* [THE RECORDS]:
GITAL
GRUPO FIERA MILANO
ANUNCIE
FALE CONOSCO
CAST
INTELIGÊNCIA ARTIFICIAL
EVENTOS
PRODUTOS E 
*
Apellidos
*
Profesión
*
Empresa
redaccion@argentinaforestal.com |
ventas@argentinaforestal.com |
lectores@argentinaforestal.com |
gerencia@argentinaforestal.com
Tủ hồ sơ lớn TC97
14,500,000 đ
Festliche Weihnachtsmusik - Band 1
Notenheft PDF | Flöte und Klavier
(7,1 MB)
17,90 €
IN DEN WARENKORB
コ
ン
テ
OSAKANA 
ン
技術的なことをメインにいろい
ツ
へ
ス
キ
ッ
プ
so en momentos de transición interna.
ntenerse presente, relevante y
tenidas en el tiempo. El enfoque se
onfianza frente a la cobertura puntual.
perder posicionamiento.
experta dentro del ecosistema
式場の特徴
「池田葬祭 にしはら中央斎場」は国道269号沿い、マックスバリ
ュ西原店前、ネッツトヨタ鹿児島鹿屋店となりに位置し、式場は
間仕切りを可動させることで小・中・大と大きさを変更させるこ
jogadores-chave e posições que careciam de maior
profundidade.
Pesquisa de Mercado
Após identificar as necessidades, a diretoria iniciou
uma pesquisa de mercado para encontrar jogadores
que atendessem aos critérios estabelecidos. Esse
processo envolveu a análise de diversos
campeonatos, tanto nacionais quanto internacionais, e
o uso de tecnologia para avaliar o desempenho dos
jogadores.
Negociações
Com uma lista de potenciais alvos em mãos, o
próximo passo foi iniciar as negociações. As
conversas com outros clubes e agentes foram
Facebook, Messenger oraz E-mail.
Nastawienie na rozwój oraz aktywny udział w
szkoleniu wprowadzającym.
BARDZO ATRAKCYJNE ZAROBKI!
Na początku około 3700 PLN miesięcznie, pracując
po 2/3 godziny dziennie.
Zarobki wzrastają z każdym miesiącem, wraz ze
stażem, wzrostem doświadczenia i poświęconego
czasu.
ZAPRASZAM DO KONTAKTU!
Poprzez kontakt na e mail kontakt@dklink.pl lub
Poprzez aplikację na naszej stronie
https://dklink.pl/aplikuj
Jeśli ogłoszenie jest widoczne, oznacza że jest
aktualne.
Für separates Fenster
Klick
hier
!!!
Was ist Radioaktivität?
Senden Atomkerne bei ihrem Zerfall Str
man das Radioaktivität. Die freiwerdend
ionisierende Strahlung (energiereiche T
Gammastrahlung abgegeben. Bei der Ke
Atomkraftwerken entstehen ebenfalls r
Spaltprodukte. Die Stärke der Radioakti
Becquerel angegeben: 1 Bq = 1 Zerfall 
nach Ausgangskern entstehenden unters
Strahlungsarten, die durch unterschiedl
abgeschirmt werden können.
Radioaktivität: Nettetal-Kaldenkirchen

* [WHAT IS REQUIRED]:
Report the number of lines above that hold "jogadores", and leave out everything else.

* [COMPLETED TASK]:
3